The consensus view for 2008 is pretty negative, with many saying that America will enter recession in the next few months, if indeed it has not done so already. This pessimism was reflected in the American Association of Individual Investors survey, which in late November showed the percentage of equity bulls to have fallen to almost the lowest level registered in the last decade or so.

Comments Peter Lucas of Ashburton, “Although the illiquid state of the money markets is a major cause for concern, we believe that it is quite possible to make a case for making a contrarian stand.”
First, there is the attractive level of equity valuations, at least relative to government bond yields. In America, the gap between 10-year Treasury bond yields and the earnings yield on the S&P 500 and 10-year Treasury bonds has dropped to its lowest level since the end of the high inflation years in the early 80s. This means that even if profits were to come under pressure, the equity market would have a firm underpinning from valuations (particularly given that bond yields would fall further in a recession-type outcome).
“If, on the other hand, the economy was to exceed expectations, there is plenty of scope for equity markets to recover,” he says.
Second, one should not underestimate the ability of the world’s Central Banks to take decisive action at times like this. There are those who believe that any such attempts are doomed to fail, pointing to Japan’s experience in the ‘90s. It is far from clear if history is set to repeat itself. In the ‘90s, the Bank of Japan was rather slow in responding to the economic downturn – the Federal Reserve is unlikely to make the same mistake. Indeed, if Ben Bernanke were to ‘drop money from helicopters’, bonds would likely be in more immediate trouble than equities.
Third, even if the credit crunch does cause growth to slow sharply and even if the Fed and the other Central banks are unsuccessful in their efforts to revitalise the banking system, the Western world still has one other potential saviour.
The West is an important export market for both Asia and the Middle East – it is not in the interests of either to see Western economies drop off a cliff. But what can they do?

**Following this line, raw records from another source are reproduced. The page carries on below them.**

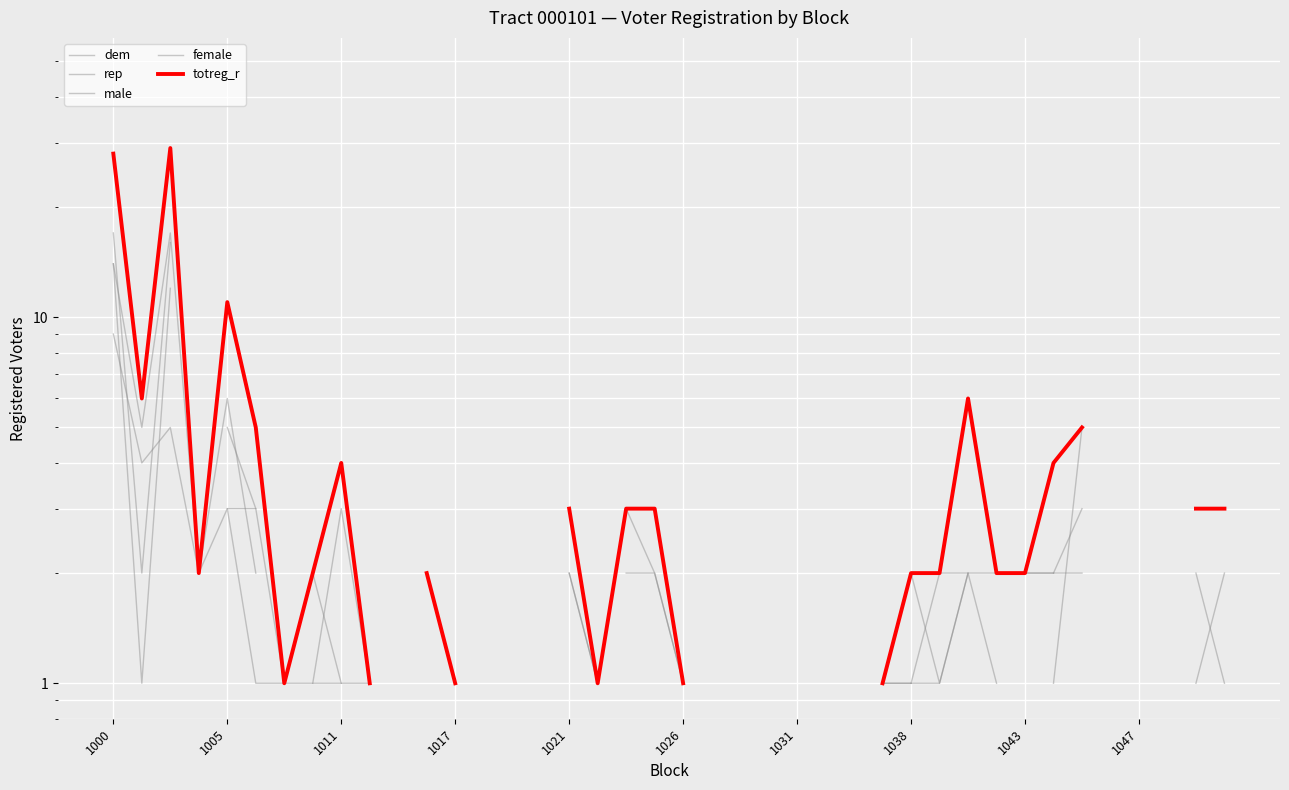

What is the approximate value of dem at 1005?

4.0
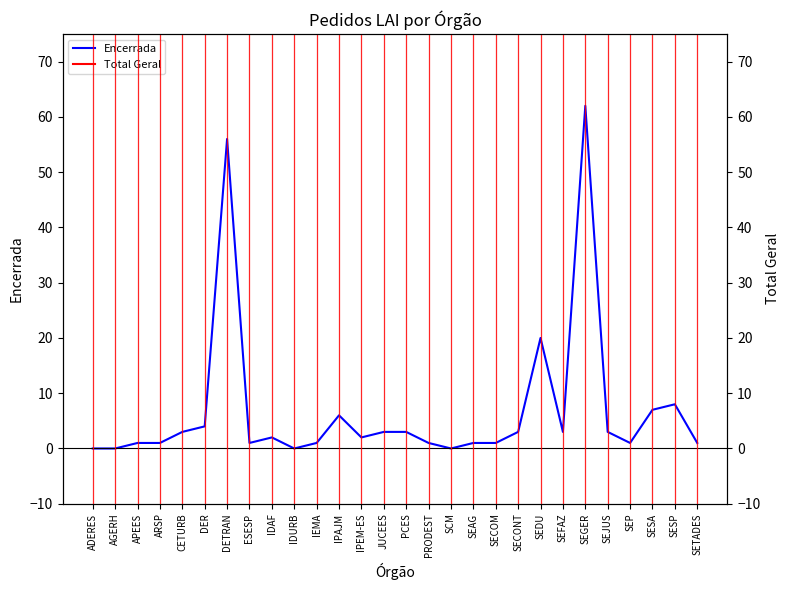

Rank the series by their average value, from highest to lowest.

Total Geral, Encerrada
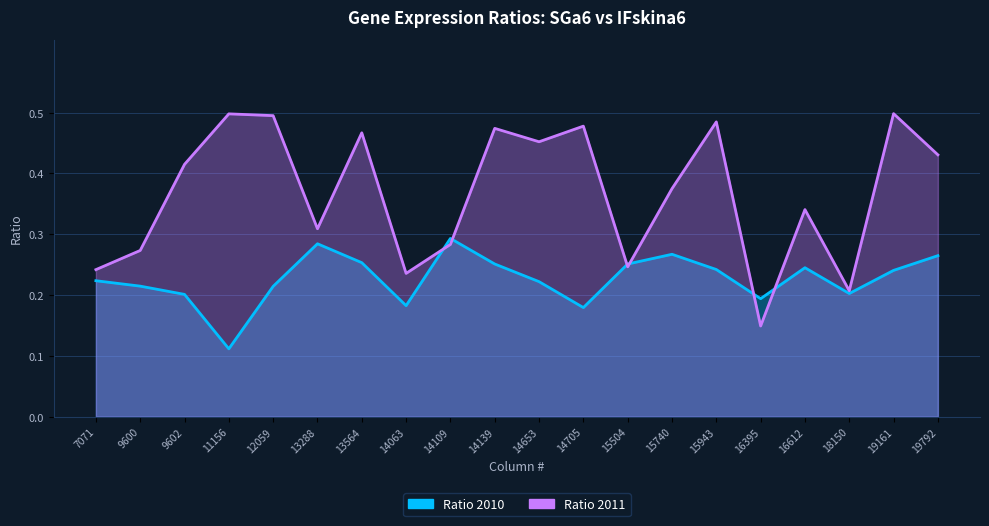

What is the sum of all Ratio 2010 values?

4.5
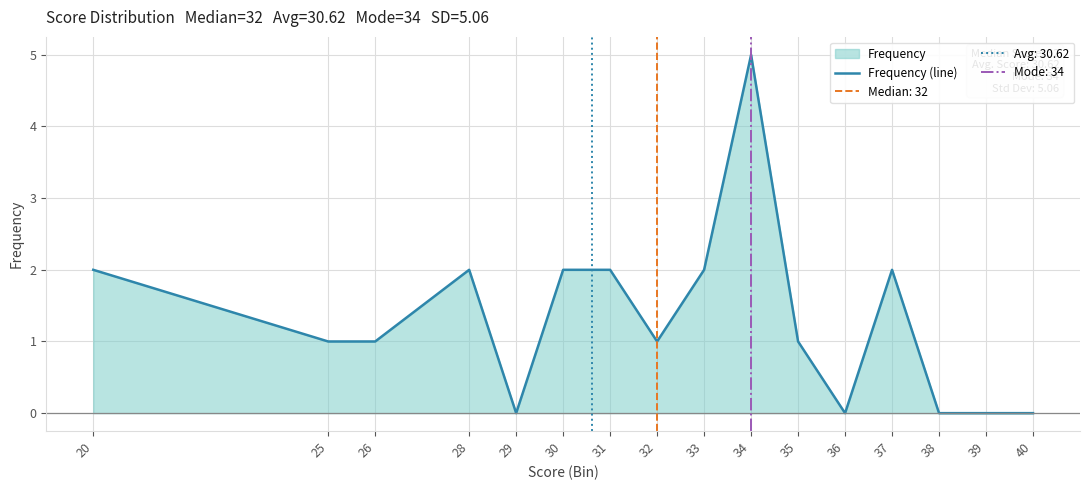

How many points are higher than both their immediate neighbors (excluding endpoints)?

3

Thanks to their large current account surpluses, both regions have huge currency reserves that could be reallocated away from bonds into equities. The Western banking system appears to be in need of cash and the East (via its Sovereign Wealth Funds) is in a position to provide it. In fact it’s already started to happen; witness the recent stakes bought in Citigroup and UBS. At these share prices, they look to be getting a pretty good deal.
And there’s more that they can do. As a result of their managed currency regimes, Asia and (most particularly) the Middle East are grappling with a developing inflation problem. Currency revaluations would help them in this battle and would simultaneously throw the West an economic life-line. Will these regions ‘ride to the rescue’ in this way? It is hard to say, comments Mr Lucas. But when there is such a clear meeting of economic interests, it would perhaps be unwise to bet against it.
The world is clearly facing a crisis of some magnitude. However, equity valuations look good, bearish sentiment is off the scale and the economic outlook may not be as disastrous as many currently think. “To us, this is case enough for taking a contrarian position. So our New Year message is quite simple: expect plenty more volatility in 2008 and expect equities to outperform bonds.”